=== EXTRACT ===
It’s now well known that just before Daniel Pearl’s captors in Pakistan slit his throat last year, they forced The Wall Street Journal reporter to admit his Jewish blood.
Less known is that the faith of the American pilots captured by Iraq during the first Gulf War reportedly also animated their torturers.
“What is your religion?” a beaten, bloodied and blindfolded Marine Capt. Michael Craig Berryman was asked, according to testimony from Jan. 28, 1991.
“Baptist,” he replied.
“No, you are a Jew!” they screamed.
The beatings grew more savage, says Berryman: “They just went crazy.”
Neither the pilots nor Pearl, according to those familiar with his case, were captured because of their real or perceived Jewishness.
Nevertheless, for the countless journalists and soldiers now in Iraq who are Jews, recent history indicates that their faith carries added risk in case of capture or imprisonment.
There are crucial distinctions between soldiers and journalists in hot spots. Soldiers are obeying orders, going where they are sent, while journalists are there willingly. And soldiers are combatants, whereas journalists are not.
Earlier this month, the British Ministry of Defense agreed to allow Jewish soldiers to erase religion from their dog tags, out of concern in the British Jewish community that they may be singled out for harsher treatment.
In the first Gulf War, U.S. Jewish soldiers deployed to the Gulf were encouraged to shield their identity and classify themselves on their dog tags as “Protestant B,” an internal code to let military chaplains know the person was Jewish.
The military has made no concessions this time around, Major Tim Blair, a Pentagon spokesman, told JTA.
“We’re not looking at this from the perspective of any specific religion, but from international law regarding prisoners of war,” Blair said.
“We now have 4,000 or so enemy Iraqi prisoners, and we’re giving them proper treatment according to the Geneva Conventions, if not better. And we expect the same humane treatment from the Iraqis who have our POWs.”
The Geneva Conventions, adopted in 1949, states that “members of armed forces who have laid down their arms” shall “in all circumstances be treated humanely, without any adverse distinction founded on race, color, religion or faith.”
===
AIM OF THE EXERCISE :: Transcribe the passage of the article on the religion of wartime captives word for word, from "Nevertheless, for the" up to and including "for harsher treatment.".
=== EXTRACTED MATERIAL ===
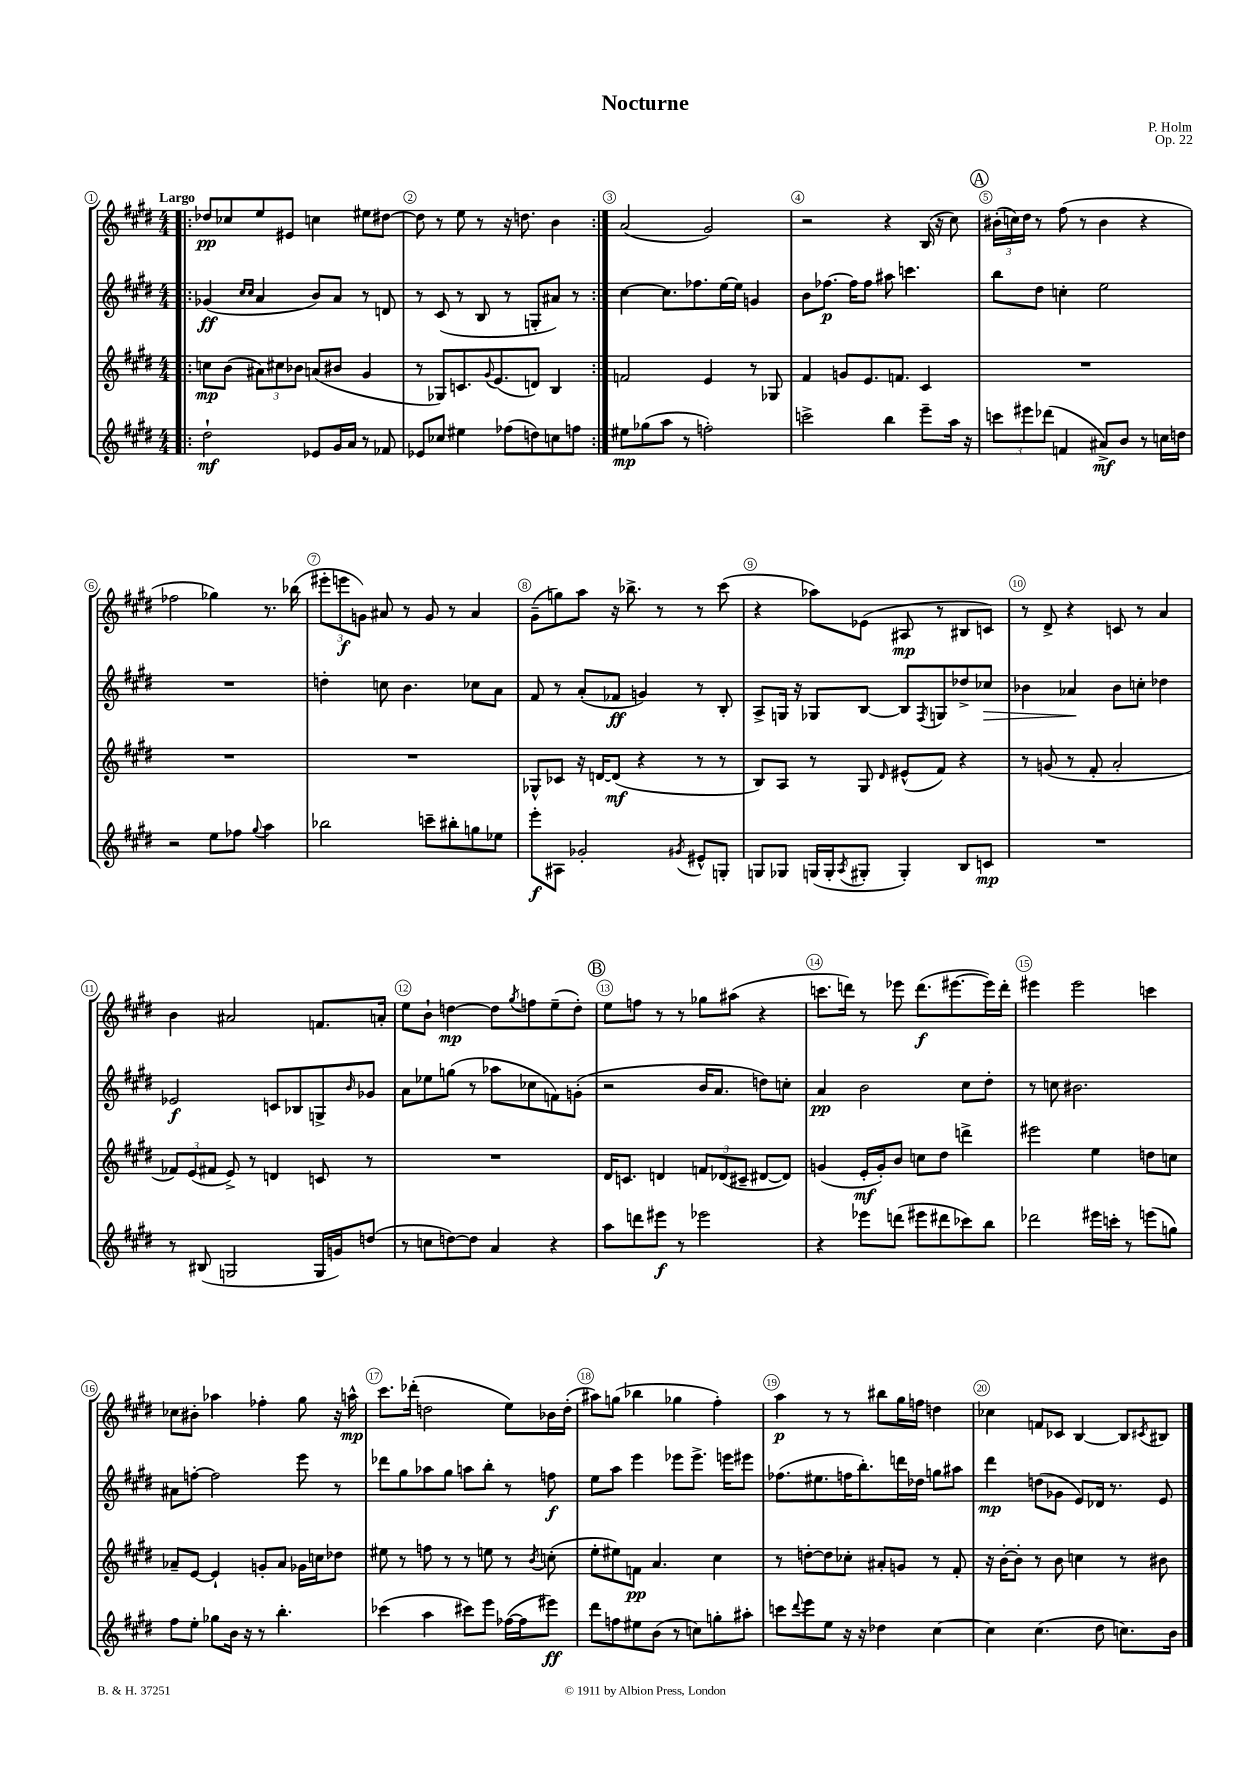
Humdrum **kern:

**kern	**kern	**kern	**kern
*staff4	*staff3	*staff2	*staff1
*clefG2	*clefG2	*clefG2	*clefG2
*k[f#c#g#d#]	*k[f#c#g#d#]	*k[f#c#g#d#]	*k[f#c#g#d#]
*M4/4	*M4/4	*M4/4	*M4/4
=!|:	=!|:	=!|:	=!|:
2dd#`	8cc	(4g-	8dd-
.	(8b	.	8cc-
.	.	16qqcc#	.
.	.	16qqcc#	.
.	12a#)	4a	8ee
.	12cc#	.	.
.	.	.	8e#
.	12b-	.	.
8e-	(8a	8b)	4cc
16g#	8b#	8a	.
16a	.	.	.
8r	4g#	8r	8ee#
8f-	.	8d	[8dd#
=	=	=	=
8e-	8r	8r	8dd#]
8cc-	8G-)	(8c#	8r
4ee#	8.c	8r	8ee
.	.	8B	8r
.	8qqg#	.	.
.	(8.e	.	.
(8ff-	.	8r	16r
.	.	.	8.dd
8dd)	8d)	8G'	.
8cc	4B	8a#)	4b
8ff	.	8r	.
=:|!	=:|!	=:|!	=:|!
8ee#	2f	[4cc#	(2a
(8gg-	.	.	.
8aa	.	8.cc#]	.
8r	.	.	.
.	.	8.ff-	.
2ff')	4e	.	2g#)
.	.	[16ee	.
.	.	16ee]	.
.	8r	4g	.
.	8G-	.	.
=	=	=	=
2ccc^	4f#	8b	2r
.	.	[8.ff-	.
.	8g	.	.
.	.	16ff-]	.
.	8.e	8ff-	.
4bb	.	8aa#	4r
.	8.f	.	.
.	.	4.ccc	.
8eee~	4c#	.	(16B
.	.	.	16r
16aa	.	.	8cc#)
16r	.	.	.
=	=	=	=
12ccc	1r	8bb	(24b#'
.	.	.	24cc)
12eee#	.	.	24dd#
.	.	8dd#	8r
(12ddd-	.	.	.
4f	.	4cc'	(8ff#
.	.	.	8r
8a#^)	.	2ee	4b#
8b	.	.	.
8r	.	.	4r
16cc	.	.	.
16dd	.	.	.
=	=	=	=
2r	1r	1r	2ff-
8ee	.	.	4gg-)
8ff-	.	.	.
8qqgg#	.	.	.
4aa	.	.	8.r
.	.	.	(16bb-
=	=	=	=
2bb-	1r	4dd'	12eee#'
.	.	.	12eee
.	.	.	12g)
.	.	8cc	8a#
.	.	4.b	8r
8ccc~	.	.	8g
8bb#'	.	.	8r
8gg	.	8cc-	4a#
8ee-	.	8a	.
=	=	=	=
8eee'	8G-^^	8f#	(8g#~
8A#	8c-	8r	8gg)
2g-'	16r	(8a'	8aa
.	[16d	.	.
.	(8d]	8f-	16r
.	.	.	8.bb-^
.	4r	4g)	.
.	.	.	8r
8qg#	.	.	.
8e#^^	8r	8r	8r
8G'	8r	8B'	(8ccc#
=	=	=	=
8G	8B)	8A^	4r
8G-	8A	16G	.
.	.	16r	.
(16G	8r	8G-	8aa-)
16G'	.	.	.
8qA	.	.	.
8G#'	8G#	[8B	(8e-
.	16qqd#	.	.
4G#')	(8e#^^	8B]	8A#
.	.	8qF#	.
.	8f#)	8G	8r
8B	4r	8dd-^	8B#
8c	.	8cc-	8c)
=	=	=	=
1r	8r	4b-	8r
.	(8g	.	8d#^
.	8r	4a-	4r
.	8f#'	.	.
.	2a'	8b-	8c
.	.	8cc'	8r
.	.	4dd-	4a
=	=	=	=
8r	12f-)	2e-	4b
.	(12e	.	.
(8B#	.	.	.
.	12f#	.	.
2G	8e^)	.	2a#
.	8r	.	.
.	4d	8c	.
.	.	8B-	.
16G	8c	8G^	8.f
16g)	.	.	.
.	.	16qqb	.
(8dd	8r	8g-	.
.	.	.	16a'
=	=	=	=
8r	1r	8a	8ee
8cc	.	8ee-	8b`
[8dd)	.	(8gg	[4dd
8dd]	.	8r	.
4a	.	8aa-	8dd]
.	.	.	8qgg#
.	.	8cc-	8ff
4r	.	8f)	(8ee~
.	.	(8g'	8dd')
=	=	=	=
8aa	16d#	2r	8ee
.	8.c	.	.
8ddd	.	.	8ff
8eee#	4d	.	8r
8r	.	.	8r
2eee-	12f	16b	8gg-
.	.	8.a	.
.	(12d-	.	.
.	.	.	(8aa#
.	12c#~	.	.
.	[8d#	8dd)	4r
.	8d#])	8cc'	.
=	=	=	=
4r	(4g	4a	8.ccc
.	.	.	16ddd)
8eee-	16e'	2b	8r
.	16g')	.	.
(8ddd	8b	.	8eee-
8eee#	8cc	.	(8.ddd
8ddd#	8dd#	.	.
.	.	.	[8.eee#
8ccc-)	4ddd^	8cc#	.
8bb	.	8dd#'	16eee#])
.	.	.	16ddd'
=	=	=	=
2ddd-	2eee#	8r	4eee#
.	.	8cc	.
.	.	2.b#	2eee#
16eee#	4ee	.	.
16ccc'	.	.	.
8r	.	.	.
(8eee	8dd	.	4ccc
8gg)	8cc	.	.
=	=	=	=
8ff#	8a-~	8a#	8cc-
8ee'	[8e	[8ff'	8b#'
8gg-	4e`]	2ff]	4aa-
16b	.	.	.
16r	.	.	.
8r	8g'	.	4ff-'
4.bb'	8a-	.	.
.	16g-	8eee	8gg#
.	16cc	.	.
.	8dd-	8r	16r
.	.	.	16aa^^
=	=	=	=
(4ccc-	8ee#	8ddd-	8.ccc#
.	8r	8gg#	.
.	.	.	(16ddd-'
4aa	8ff	8aa-	2dd
.	8r	8gg#	.
8ccc#)	8r	8aa	.
8eee	8ee	8bb'	.
([16ff-	8r	8r	8ee)
16ff-]	.	.	.
.	8qb	.	.
8eee#)	(8cc'	8ff	16b-
.	.	.	(16dd'
=	=	=	=
8ddd#	8ee'	8ee	8aa#)
8ff	8ee#)	8aa	(8gg
8ee#	8f	4eee	4bb-
(8b	4.a	.	.
8r	.	8eee-	4gg-
8cc)	.	8.eee-^	.
8gg'	4cc#	.	4ff#')
.	.	16eee	.
8aa#'	.	8eee#	.
=	=	=	=
8ccc	8r	(8.ff-	4aa
8qqddd#	.	.	.
8eee	[8dd'	.	.
.	.	8.ee#	.
8ee	8dd]	.	8r
16r	8cc-'	16ff	8r
16r	.	8.bb')	.
4dd-	8a#'	.	8bb#
.	8g	16ddd	16gg#
.	.	16dd-	16ff
[4cc#	8r	8gg	4dd
.	8f#'	8aa#	.
=	=	=	=
4cc#]	16r	4ddd#	4cc-
.	[16b'	.	.
.	8b']	.	.
(4.cc#	8r	(8dd	8f
.	8b	8g-	8c-
.	4cc	8e)	[4B
8dd#	.	16d-	.
.	.	8.r	.
8.cc)	8r	.	8B]
.	.	.	8qc#
.	8b#	8e	8B#
16b	.	.	.
==	==	==	==
*-	*-	*-	*-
===
ANSWER TO THIS PROBLEM ::
Nevertheless, for the countless journalists and soldiers now in Iraq who are Jews, recent history indicates that their faith carries added risk in case of capture or imprisonment.
There are crucial distinctions between soldiers and journalists in hot spots. Soldiers are obeying orders, going where they are sent, while journalists are there willingly. And soldiers are combatants, whereas journalists are not.
Earlier this month, the British Ministry of Defense agreed to allow Jewish soldiers to erase religion from their dog tags, out of concern in the British Jewish community that they may be singled out for harsher treatment.